[[ Record extracts open ]]

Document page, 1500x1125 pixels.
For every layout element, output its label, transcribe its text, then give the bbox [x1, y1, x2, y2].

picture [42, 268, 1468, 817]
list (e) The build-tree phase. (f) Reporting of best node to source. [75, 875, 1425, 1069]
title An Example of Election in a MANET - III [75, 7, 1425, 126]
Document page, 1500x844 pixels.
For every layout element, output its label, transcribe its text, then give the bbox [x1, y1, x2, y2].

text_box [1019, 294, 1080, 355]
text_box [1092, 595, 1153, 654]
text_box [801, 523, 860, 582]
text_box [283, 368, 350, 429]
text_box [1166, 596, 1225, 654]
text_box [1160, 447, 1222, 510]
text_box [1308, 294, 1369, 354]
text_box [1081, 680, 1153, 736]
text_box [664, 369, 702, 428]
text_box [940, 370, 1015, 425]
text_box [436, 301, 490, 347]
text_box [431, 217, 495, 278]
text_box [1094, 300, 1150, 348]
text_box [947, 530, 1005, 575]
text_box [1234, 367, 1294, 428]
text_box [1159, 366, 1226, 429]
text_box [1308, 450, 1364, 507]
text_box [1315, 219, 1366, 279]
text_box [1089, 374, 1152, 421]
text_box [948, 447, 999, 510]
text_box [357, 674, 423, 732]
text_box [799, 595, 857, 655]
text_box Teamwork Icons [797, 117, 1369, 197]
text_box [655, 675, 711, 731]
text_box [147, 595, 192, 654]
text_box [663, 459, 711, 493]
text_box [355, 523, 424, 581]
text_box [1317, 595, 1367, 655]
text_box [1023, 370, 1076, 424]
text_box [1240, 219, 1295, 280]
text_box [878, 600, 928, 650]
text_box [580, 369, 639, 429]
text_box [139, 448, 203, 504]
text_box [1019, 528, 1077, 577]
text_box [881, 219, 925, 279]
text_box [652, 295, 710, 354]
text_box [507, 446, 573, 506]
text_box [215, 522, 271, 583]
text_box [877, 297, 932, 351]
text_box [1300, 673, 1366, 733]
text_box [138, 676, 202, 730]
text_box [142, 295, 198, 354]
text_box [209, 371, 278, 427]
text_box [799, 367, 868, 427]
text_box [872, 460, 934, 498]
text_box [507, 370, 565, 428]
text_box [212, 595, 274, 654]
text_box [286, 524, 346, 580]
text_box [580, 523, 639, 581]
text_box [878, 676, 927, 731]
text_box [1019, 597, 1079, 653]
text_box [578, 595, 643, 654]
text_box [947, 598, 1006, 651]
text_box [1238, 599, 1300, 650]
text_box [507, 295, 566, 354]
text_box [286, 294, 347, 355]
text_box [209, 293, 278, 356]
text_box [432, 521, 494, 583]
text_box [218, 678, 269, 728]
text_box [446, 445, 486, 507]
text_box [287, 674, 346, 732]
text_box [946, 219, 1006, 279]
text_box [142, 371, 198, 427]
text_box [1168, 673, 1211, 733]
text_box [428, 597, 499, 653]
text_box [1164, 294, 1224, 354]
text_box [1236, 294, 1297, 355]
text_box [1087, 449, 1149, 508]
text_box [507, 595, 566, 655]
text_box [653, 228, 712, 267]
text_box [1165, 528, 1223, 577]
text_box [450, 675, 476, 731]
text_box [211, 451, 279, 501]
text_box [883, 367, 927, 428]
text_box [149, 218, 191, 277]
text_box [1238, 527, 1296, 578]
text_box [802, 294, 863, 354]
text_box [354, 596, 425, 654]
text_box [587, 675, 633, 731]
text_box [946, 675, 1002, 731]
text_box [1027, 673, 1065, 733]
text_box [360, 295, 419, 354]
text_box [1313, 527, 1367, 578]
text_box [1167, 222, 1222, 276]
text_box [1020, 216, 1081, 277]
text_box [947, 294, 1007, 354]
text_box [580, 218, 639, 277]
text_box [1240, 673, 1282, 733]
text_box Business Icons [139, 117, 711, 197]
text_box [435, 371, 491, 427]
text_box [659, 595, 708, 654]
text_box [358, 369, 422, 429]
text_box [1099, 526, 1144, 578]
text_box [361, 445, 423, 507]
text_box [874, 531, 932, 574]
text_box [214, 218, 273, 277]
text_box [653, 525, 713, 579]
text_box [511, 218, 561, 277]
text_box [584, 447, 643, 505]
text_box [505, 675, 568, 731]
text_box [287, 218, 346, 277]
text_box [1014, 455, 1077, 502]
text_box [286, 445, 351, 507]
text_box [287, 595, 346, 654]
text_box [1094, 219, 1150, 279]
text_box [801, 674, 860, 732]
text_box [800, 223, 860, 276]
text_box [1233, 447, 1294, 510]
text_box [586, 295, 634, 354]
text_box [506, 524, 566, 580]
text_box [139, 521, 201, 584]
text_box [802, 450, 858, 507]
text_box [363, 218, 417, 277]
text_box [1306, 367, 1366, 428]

[[ Record extracts closed ]]

- Exercise goal
Return only this span, exactly: the line that contains "text_box [800, 223, 860, 276]" and all lines after it to the end of the records.

- Finished exercise
text_box [800, 223, 860, 276]
text_box [1233, 447, 1294, 510]
text_box [586, 295, 634, 354]
text_box [506, 524, 566, 580]
text_box [139, 521, 201, 584]
text_box [802, 450, 858, 507]
text_box [363, 218, 417, 277]
text_box [1306, 367, 1366, 428]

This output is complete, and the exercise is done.